◆ **WORK INSTRUCTION**: Please reproduce the entries below exactly, starting at the first line and ending with the line that holds "- Implementation of MIPS Assembly code".

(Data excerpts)

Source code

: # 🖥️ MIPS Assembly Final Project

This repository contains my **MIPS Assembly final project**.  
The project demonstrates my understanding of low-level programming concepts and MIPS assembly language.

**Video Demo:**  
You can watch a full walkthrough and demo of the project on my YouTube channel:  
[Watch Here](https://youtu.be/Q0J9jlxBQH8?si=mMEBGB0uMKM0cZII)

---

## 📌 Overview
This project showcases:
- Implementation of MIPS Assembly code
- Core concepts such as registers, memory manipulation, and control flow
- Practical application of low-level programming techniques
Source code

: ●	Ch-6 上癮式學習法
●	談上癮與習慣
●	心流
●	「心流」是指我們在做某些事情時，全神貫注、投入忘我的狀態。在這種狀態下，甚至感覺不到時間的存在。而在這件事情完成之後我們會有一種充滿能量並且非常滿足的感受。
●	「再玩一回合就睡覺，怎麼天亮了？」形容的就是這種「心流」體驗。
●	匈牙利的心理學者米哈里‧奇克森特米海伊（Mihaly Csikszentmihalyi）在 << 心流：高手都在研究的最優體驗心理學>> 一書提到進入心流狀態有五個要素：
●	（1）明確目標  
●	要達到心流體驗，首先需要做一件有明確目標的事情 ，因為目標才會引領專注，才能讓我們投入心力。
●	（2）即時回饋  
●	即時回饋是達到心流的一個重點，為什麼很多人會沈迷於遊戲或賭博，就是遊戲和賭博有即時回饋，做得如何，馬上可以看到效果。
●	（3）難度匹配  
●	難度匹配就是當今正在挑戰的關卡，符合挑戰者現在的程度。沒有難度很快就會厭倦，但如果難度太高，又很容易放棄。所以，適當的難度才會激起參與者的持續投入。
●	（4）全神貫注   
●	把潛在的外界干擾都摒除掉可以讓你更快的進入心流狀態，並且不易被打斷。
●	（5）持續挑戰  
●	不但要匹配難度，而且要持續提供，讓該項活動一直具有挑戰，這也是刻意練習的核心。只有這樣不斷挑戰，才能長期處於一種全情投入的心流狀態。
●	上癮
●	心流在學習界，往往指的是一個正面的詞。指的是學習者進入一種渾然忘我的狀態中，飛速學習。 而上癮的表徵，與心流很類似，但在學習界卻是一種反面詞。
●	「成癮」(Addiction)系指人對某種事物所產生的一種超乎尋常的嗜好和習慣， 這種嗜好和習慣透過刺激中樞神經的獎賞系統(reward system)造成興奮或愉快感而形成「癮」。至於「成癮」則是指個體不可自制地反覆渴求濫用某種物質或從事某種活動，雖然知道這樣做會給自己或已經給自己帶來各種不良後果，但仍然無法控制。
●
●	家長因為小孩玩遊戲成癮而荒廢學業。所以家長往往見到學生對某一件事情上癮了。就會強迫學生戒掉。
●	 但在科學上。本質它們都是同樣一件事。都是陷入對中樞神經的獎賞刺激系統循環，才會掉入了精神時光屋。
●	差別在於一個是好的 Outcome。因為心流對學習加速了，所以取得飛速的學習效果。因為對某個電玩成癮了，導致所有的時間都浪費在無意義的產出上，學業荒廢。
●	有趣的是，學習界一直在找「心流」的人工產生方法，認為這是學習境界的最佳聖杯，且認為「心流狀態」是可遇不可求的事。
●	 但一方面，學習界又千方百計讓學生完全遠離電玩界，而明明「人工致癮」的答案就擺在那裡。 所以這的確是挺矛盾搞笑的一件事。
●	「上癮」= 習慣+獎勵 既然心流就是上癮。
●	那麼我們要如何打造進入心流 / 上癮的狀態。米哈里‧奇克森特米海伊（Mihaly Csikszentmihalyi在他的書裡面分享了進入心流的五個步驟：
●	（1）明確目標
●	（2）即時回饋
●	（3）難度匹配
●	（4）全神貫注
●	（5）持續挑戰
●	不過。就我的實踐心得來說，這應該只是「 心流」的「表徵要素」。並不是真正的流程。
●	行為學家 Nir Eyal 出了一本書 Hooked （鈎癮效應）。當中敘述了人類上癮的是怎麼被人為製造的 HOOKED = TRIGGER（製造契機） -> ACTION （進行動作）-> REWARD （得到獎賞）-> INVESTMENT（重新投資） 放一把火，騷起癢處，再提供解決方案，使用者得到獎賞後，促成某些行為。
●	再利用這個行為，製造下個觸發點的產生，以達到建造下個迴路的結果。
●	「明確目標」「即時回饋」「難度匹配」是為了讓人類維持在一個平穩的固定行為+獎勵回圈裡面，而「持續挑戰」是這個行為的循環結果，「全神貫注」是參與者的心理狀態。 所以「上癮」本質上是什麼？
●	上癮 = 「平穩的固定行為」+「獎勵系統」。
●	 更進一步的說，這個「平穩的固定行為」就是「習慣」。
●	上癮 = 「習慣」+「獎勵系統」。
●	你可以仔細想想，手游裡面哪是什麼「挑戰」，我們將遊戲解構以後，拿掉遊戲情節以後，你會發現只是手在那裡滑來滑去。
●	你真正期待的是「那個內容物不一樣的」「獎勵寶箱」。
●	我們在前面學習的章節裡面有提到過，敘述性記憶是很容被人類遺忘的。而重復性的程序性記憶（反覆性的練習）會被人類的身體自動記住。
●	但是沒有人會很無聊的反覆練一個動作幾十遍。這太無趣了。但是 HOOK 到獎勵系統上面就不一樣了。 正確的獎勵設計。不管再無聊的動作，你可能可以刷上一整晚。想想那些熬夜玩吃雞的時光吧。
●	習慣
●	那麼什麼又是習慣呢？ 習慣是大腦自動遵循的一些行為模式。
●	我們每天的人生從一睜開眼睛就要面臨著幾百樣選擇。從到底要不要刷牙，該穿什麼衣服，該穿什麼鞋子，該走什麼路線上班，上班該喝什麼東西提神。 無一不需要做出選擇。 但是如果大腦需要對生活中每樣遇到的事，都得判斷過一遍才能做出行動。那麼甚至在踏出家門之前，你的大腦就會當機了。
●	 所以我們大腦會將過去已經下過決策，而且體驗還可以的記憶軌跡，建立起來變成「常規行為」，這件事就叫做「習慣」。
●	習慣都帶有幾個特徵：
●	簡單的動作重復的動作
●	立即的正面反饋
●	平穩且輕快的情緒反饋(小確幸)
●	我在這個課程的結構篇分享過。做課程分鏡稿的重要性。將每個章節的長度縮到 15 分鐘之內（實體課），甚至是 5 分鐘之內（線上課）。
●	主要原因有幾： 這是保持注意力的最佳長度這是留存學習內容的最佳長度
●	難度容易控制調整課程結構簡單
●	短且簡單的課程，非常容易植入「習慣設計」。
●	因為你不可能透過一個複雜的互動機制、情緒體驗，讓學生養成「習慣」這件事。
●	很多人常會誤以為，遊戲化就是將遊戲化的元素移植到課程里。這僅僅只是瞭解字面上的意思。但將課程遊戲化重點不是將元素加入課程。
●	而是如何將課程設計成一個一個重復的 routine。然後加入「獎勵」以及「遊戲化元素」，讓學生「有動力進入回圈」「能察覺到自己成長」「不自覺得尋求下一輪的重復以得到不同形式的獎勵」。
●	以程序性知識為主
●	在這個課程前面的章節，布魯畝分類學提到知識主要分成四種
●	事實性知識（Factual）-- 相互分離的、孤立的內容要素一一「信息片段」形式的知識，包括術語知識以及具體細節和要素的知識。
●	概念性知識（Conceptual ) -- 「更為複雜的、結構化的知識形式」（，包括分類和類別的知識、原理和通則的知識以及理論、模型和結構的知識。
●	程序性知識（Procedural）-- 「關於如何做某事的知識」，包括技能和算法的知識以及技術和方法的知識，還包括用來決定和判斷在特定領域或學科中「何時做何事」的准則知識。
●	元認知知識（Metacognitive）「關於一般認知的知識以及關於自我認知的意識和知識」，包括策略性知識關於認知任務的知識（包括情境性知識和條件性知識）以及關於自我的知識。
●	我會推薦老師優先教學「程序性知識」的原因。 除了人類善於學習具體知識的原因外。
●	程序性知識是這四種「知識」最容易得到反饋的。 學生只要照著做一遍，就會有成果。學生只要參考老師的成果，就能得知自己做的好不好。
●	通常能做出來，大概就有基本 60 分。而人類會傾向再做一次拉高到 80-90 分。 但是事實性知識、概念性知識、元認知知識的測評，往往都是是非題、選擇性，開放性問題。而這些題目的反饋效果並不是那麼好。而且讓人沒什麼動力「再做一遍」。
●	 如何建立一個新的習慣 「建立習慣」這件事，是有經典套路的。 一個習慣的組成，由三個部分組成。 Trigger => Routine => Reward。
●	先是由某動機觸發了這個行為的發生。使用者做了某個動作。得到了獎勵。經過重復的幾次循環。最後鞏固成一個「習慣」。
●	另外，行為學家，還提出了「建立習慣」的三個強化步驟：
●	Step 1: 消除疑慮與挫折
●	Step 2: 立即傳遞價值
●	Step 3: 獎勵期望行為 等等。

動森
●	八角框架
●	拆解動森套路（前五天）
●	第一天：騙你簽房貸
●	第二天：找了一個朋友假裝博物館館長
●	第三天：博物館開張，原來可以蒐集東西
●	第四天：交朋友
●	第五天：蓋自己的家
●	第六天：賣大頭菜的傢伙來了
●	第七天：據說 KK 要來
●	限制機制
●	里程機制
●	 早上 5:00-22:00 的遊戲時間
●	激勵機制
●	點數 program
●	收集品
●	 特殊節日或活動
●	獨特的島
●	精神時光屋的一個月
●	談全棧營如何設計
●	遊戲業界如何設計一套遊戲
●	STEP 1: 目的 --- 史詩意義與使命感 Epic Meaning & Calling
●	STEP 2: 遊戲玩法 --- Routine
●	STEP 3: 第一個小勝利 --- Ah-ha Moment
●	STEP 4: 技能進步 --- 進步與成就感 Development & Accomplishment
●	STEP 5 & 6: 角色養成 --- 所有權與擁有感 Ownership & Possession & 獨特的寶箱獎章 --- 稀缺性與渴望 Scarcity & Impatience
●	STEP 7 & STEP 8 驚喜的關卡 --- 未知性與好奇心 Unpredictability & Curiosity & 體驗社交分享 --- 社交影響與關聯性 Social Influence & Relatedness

◆ **RESULT OF THE TASK**:
Source code

: # 🖥️ MIPS Assembly Final Project

This repository contains my **MIPS Assembly final project**.  
The project demonstrates my understanding of low-level programming concepts and MIPS assembly language.

**Video Demo:**  
You can watch a full walkthrough and demo of the project on my YouTube channel:  
[Watch Here](https://youtu.be/Q0J9jlxBQH8?si=mMEBGB0uMKM0cZII)

---

## 📌 Overview
This project showcases:
- Implementation of MIPS Assembly code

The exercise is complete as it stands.